Маленькое розовое личико восторженно просияло:
- Да, посоветовала бы. Тут великолепно, - она кивнула в сторону последней двери по коридору. - Она чудесная.
- Входите, - сказала чудесная.
Кабинет директрисы оказался просторным, с большим количеством книг на простых белых полках вдоль стен. По первому впечатлению, Кэролайн Фоссдайк полностью соответствовала расхожим представлениям об образцовой школьной директрисе. Как выяснилось позже, в некоторых отношениях она абсолютно этим представлениям не соответствовала.
Она ожидала меня, я оказался пунктуален, и мог сказать теперь с уверенностью, что ей это понравилось.
Пока мы обменивались обязательными вежливыми репликами, я постарался припомнить все, что предусмотрительно прочитал об этой женщине.
"Кто есть кто" отзывался коротко, но выразительно:
"Фоссдайк: Кэролайн Хелен; р. 1929: дочь Герберта Фоссдайка; образ.
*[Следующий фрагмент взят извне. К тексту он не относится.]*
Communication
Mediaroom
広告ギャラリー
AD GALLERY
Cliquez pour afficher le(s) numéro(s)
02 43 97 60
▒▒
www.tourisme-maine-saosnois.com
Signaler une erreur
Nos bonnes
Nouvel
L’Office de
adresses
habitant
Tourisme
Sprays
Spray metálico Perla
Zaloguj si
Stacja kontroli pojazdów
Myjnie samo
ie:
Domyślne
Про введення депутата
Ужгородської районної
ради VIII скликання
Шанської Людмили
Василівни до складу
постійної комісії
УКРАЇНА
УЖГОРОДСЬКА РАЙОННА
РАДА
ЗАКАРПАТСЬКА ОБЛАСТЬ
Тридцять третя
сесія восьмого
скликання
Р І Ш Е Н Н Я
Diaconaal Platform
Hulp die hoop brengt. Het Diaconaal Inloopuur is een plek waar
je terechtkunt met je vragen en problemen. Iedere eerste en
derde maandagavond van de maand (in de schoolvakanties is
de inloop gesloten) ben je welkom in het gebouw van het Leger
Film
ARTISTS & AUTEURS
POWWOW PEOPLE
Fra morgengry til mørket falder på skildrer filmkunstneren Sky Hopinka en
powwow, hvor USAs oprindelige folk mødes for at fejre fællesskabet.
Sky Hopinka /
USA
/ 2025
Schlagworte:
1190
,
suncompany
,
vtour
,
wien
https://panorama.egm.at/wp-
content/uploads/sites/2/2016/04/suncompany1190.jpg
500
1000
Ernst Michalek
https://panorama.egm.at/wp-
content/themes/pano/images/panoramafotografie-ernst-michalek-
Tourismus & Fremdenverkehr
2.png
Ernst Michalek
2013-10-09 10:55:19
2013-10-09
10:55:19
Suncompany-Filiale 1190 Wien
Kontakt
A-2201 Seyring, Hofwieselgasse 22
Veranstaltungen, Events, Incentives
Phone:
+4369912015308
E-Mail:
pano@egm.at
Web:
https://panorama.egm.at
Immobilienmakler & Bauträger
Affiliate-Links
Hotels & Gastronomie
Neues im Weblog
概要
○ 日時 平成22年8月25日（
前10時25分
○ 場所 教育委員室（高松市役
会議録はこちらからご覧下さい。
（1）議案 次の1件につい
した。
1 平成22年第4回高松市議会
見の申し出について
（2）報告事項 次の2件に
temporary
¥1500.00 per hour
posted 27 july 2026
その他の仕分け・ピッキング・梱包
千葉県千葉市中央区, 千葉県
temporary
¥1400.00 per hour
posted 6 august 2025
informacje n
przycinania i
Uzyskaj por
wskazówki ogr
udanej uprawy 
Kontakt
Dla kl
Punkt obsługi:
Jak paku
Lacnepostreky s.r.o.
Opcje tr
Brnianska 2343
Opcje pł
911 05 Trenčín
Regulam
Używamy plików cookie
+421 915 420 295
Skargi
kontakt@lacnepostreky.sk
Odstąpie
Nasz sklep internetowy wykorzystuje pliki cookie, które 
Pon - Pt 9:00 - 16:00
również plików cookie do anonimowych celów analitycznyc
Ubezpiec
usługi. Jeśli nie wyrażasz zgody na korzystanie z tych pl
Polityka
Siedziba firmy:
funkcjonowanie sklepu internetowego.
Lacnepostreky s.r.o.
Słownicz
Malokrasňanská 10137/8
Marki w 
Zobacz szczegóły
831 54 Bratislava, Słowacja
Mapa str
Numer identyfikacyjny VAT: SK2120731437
Класс. школа Хадли, Дарэмский университет; личный помощник исполнительного директора "Вулф Электрик" 1951-4; позже ассистент директора Барлингтонского женского колледжа 1954-62; 1963 - директриса Шеррингтонской женской школы."
Никакие увлечения, хобби или спорт, или клубы, не упоминались; может, для всего этого она слишком занята.
Никаких довольно избитых причуд (к примеру, "никогда не отвечает на письма" или что-нибудь в этом роде); возможно, подумал я, она чересчур серьезна для этого.
Но "серьезна" - не совсем то слово, которое пришло мне в голову, когда я шагнул в кабинет, и она, характерным жестом снимая тяжелые очки, встала , приветствуя меня.
- Вы, должно быть, мистер Лэнгтон?
- Именно, вышеозначенный Энтони( и говори о причудах после этого! "вышеозначенный - одно из претенциозных словечек, которых я обычно избегаю).
- Вы похвально пунктуальны, - маленькие украшенные драгоценностями часики крепились на её блузке чем-то вроде ленточки.
- Вас это удивило?
- Это не такое уж распространенное качество.
Как она объяснила мне, вышло удачно, что я пришел вовремя: члены школьного совета, встреча с которыми исходно планировалась на три часа, дали понять, что начать пораньше, минут на десять, а то и пятнадцать, будет весьма желательно.
- Я немного побаиваюсь этой встречи, - признался я.
- Побаиваетесь? - она чуть-чуть наклонила набок свою аккуратную, гладко причесанную головку, как малиновка, примеривающаяся к червячку; это был ещё один характерный жест, который мне предстояло запомнить.
Она едва заметно усмехнулась:
- О, не думаю, что вам стоит бояться.
И, как ни странно, в это мгновение я почувствовал, что сама она если и не напугана, то все же испытывает определенное беспокойство.
Возможно, это была вошедшая в привычку постоянная ответственность за моральнное, физическое и интеллектуальное процветание пятисот Пенелоп Мидхерст. Но я угадывал в ней и какую-то другую тревогу.
Ну-ка, полегче, скомандовал я себе. Мне уже нравилась эта женщина. Если у неё есть причины для тревоги, мне бы не хотелось множить их число.
- И все же расскажите мне, каким львам вы намерены меня швырнуть?
Она покосилась на какие-то бумаги - о, эти бесчисленные бумаги, регламентирующие школьную жизнь в любой мелочи!
- Пять львов и львица.
- О Господи - женская особь породы попечителей!
- Не беспокойтесь. Леди Микин совершенно безвредна. Того, что вы сын титулованной особы, будет для неё вполне достаточно.
- А что остальные?
- Председатель совета - лорд Джастис Хартманн, совершенно очаровательный и упрямый, как скала. Потом Кэнон Харли, местный уроженец; он попал в совет потому, что по какой-то странной причине родителям, девяносто процентов которых давно избавились даже от того легкого влияния христианства, какое им сумели привить в детстве, нравится видеть "церковное "имя в списке членов совета. Потом наш местный В.О.П.*, доктор Стюард, по совпадению - наш школьный доктор; он не часто посещает совет, но именно сегодня будет обязательно. Он очень интересуется местной историей. Потом Рональд Хардкастл, единственный член совета, моложе пятидесяти. Ходят слухи, что он замышляет выставить свою кандидатуру на следующих выборах, и ради популярности пролез во все мыслимые советы и комитеты.